One of the most important things to understand when writing web, blog or social media copy for your business is the difference between features and benefits.
Too often, surf businesses focus too heavily on features instead of benefits, which can cost you dearly in terms of conversions and sales.
In this blog post, I’ll explain the difference between features and benefits. And show you how to focus more on the latter in your marketing so that you capture customers’ attention and get them clicking.
Keep reading to learn more!
What are features and what are benefits? Why is it important to know the difference between the two?
Like the Rule of 3, knowing the features and benefits of any brand is essential, but it’s even more important in the surf sector where there’s such massive potential for an emotional connection between business and audience.
Not sure what the difference between features and benefits is though?
Features refer to the physical characteristics or inherent attributes of a service, establishment or product, such as size, location or offerings. If we take a surf camp by the beach as an example, one feature could be that it’s located within walking distance of a great beginner surf spot.
Benefits, on the other hand, refer to the advantage of those features – what they can do for the customer and how they can change their life in either a minor (but memorable) or significant way.
Taking our excellently located surf camp for example once again, you might mention that being so close to a beginner-level wave means that your guests can spend more time in the water practising instead of driving to and from the beach every day.
As you can see, the feature here is the camp’s location. The benefit is the extra time in the water for your guests. Knowing the difference between features and benefits is essential to creating content that resonates with your audience since the advantages of a service, location or product are more likely to stick in a consumer’s mind than the features.
Why are benefits more important than features when it comes to marketing a surf biz?
Benefits are much more important than features when it comes to marketing products and services in the surf biz because they provide the customer with a greater understanding of why the service or product is valuable for them.
Benefits are what make a product or service appealing to customers and can help set one company apart from another. Features on the other hand (while often presented incorrectly as “benefits”) don’t do anything to illustrate how your product, location or service offers value.
Consider the following.
You could tell prospective guests that your surf camp offers beautiful rooms, fantastic food and a great atmosphere – but this doesn’t really differentiate you from 95% of the competition, does it?
Instead, you should focus on how those features benefit your customers by mentioning that they get to experience luxurious comfort in beautiful boutique-style suites and enjoy freshly cooked breakfasts that fuel them up for an amazing day of surfing. You could then finish off by stating that the atmosphere is relaxed and friendly; ideal for those looking to make friends with fellow surfers.
See how that works?
By focusing on the advantages of your features, you can create content that connects with potential and present customers in a flash.
How can a surf business use benefits to reach customers on an emotional level?
Want to learn how a surf business can add a little extra zing to its outreach? Here are some ideas for how to use emotional benefits to reach customers:
- Connect your benefits with the “saving” principle.
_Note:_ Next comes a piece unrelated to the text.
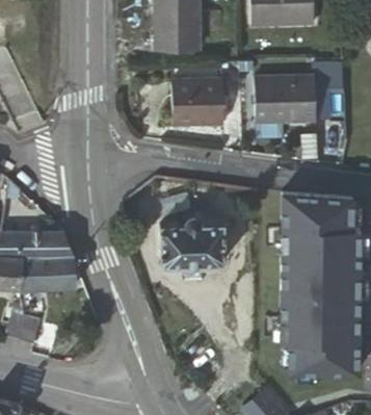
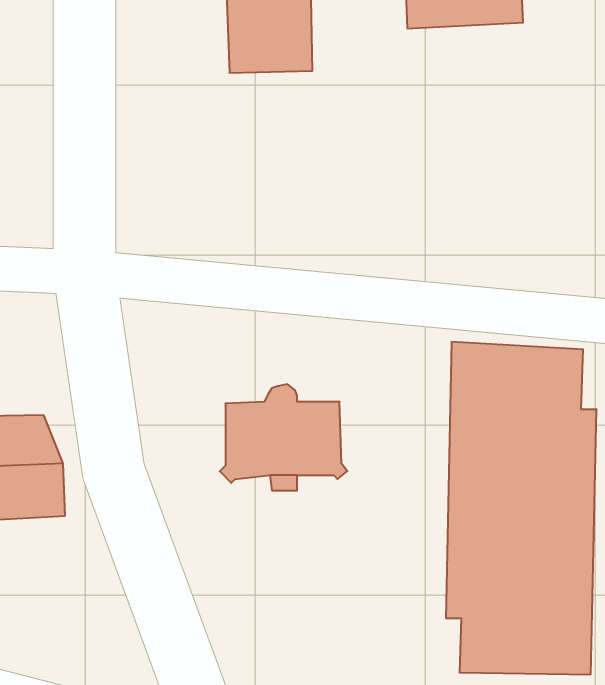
building: [258,75,320,121] -> none
building: [175,77,227,124] -> none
That is, demonstrate how your benefit will “save” a potential customer time or money. For example, let customers know that with your “Kids Surf For Free” program they can save on surf lessons for their children.
- Focus on convenience by emphasising how your benefit will make life easier for potential customers. For example, you could highlight how your “Free Delivery” policy allows customers to get their surf gear delivered right to their door.
- Use the senses to create a more vivid customer experience. For example, convey to customers how your “Sunset Surf Experience” will give them the chance to feel the sand beneath their feet, hear the waves crashing against the shore and smell the ocean air. Cliche? Maybe. Effective? Most definitely.
- Finally, highlight how your feature contributes to the big picture. This means making your customers feel like they’re part of a larger mission or purpose. For example, if you have a “Tree Planting” program then let customers know how they are making the world a better place by being part of it.
Are there any considerations to keep in mind when thinking about features vs benefits?
What you’ve just learned about features and benefits will put you in good stead going forward. But there’s one other consideration to keep in mind when tacking features and benefits.
That is, there are literally countless benefits that you could expand upon when considering a product, but you have to be careful not to overload your audience and actually focus on what matter to them.
This means you’ll need to figure out which benefits have the greatest impact on your customers (and place them prominently on your consumer-facing pages). And which ones could fall more into the “secondary benefits” category i.e. they could be better used on a FAQ page.
Taking our favourite surf camp on the sand as an example once again, it’s very obvious that being located near a beginner-level wave is a great feature. But to say that the main benefit of staying this close to a friendly surf spot is that you can always hear the waves might be missing the market (even though it’s a nice thought).
A more effective benefit would be that the closer you are to the beach, the less time you spend strapping surfboards to your car roof or negotiating traffic in order to surf amazing waves.
So you see? It’s not that difficult.
Just remember that while features are what describe various aspects of your product, service or location, it’s the benefits that really sell it.